TASK GOAL – Reproduce the listing below word for word, but leave out the pictures.

SUPPLIED INFORMATION –
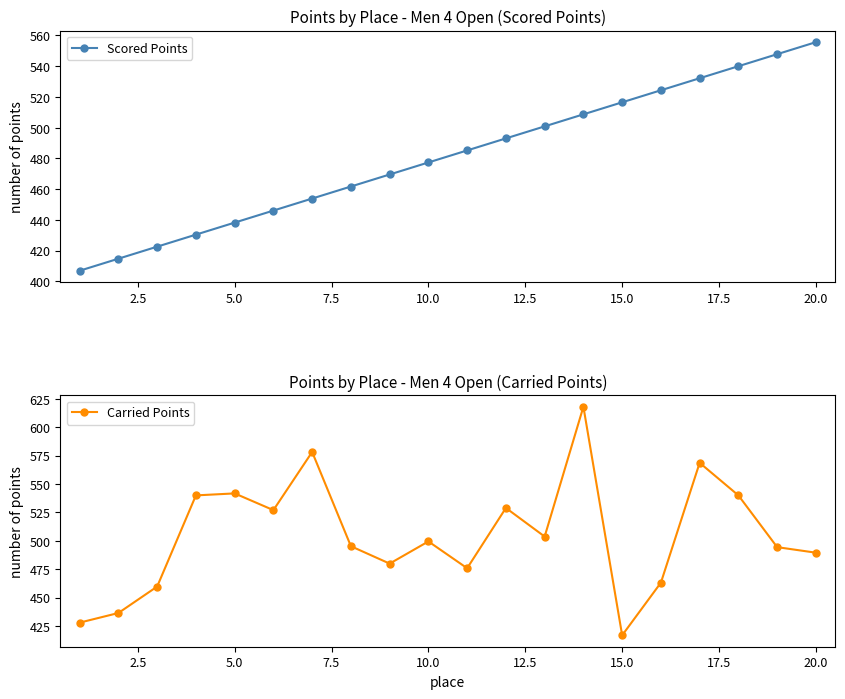

True or false: Scored Points has a value of 516.5 at 15.0.

True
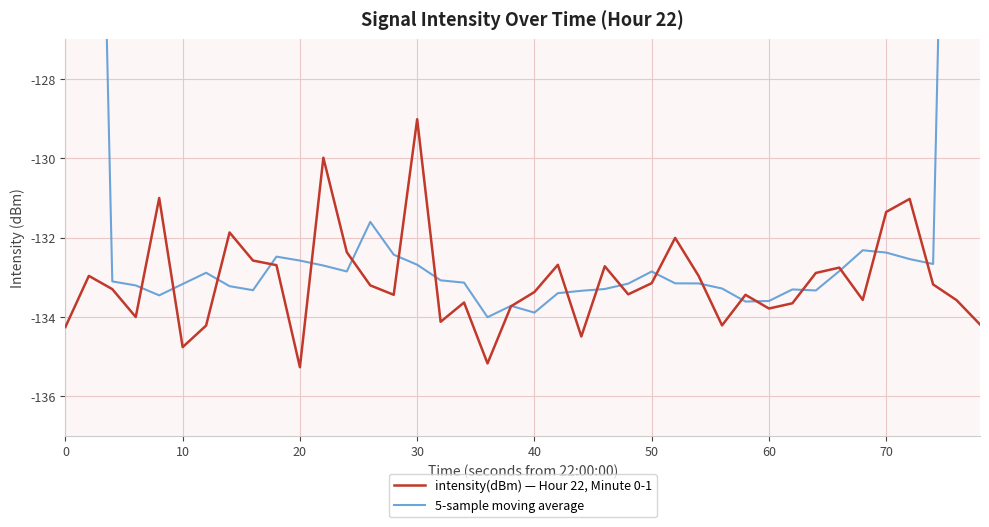

How many times do intensity(dBm) — Hour 22, Minute 0-1 and 5-sample moving average cross each other?

20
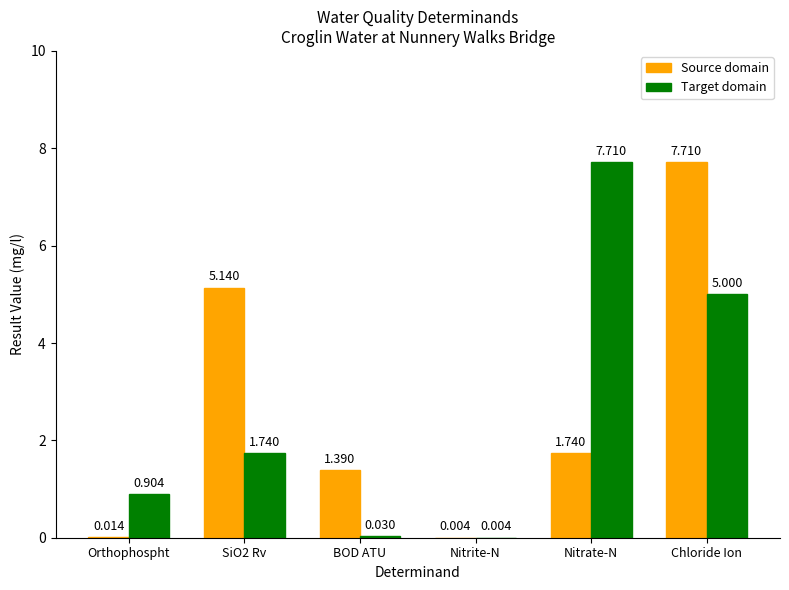

The Source domain series shows 7.7 at Chloride Ion. True or false?

True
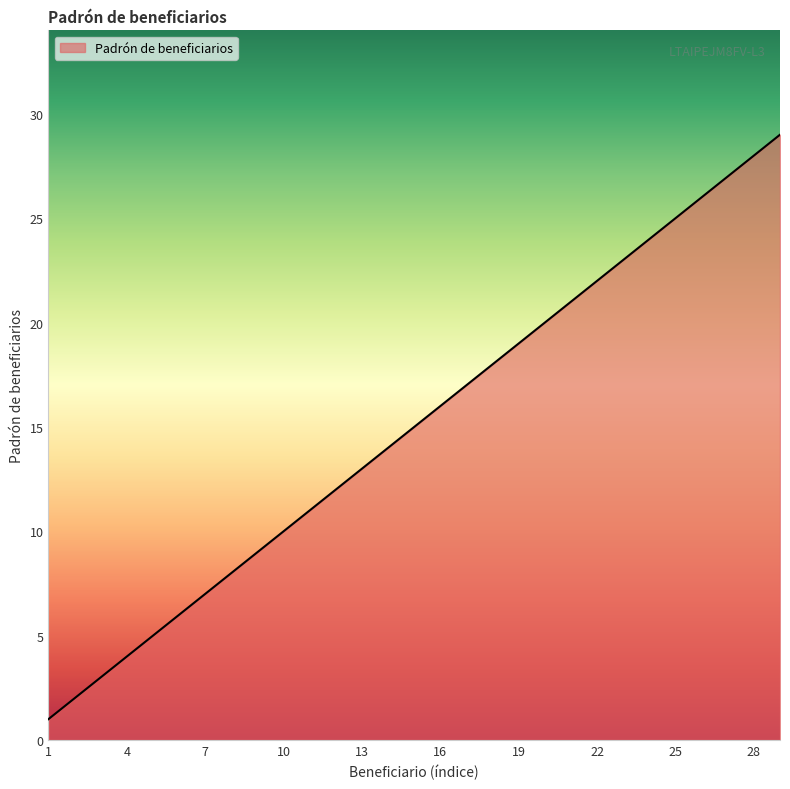

What is the difference between the maximum and minimum values?

28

THE ANSWER –
True or false: Scored Points has a value of 516.5 at 15.0.

True

How many times do intensity(dBm) — Hour 22, Minute 0-1 and 5-sample moving average cross each other?

20

The Source domain series shows 7.7 at Chloride Ion. True or false?

True

What is the difference between the maximum and minimum values?

28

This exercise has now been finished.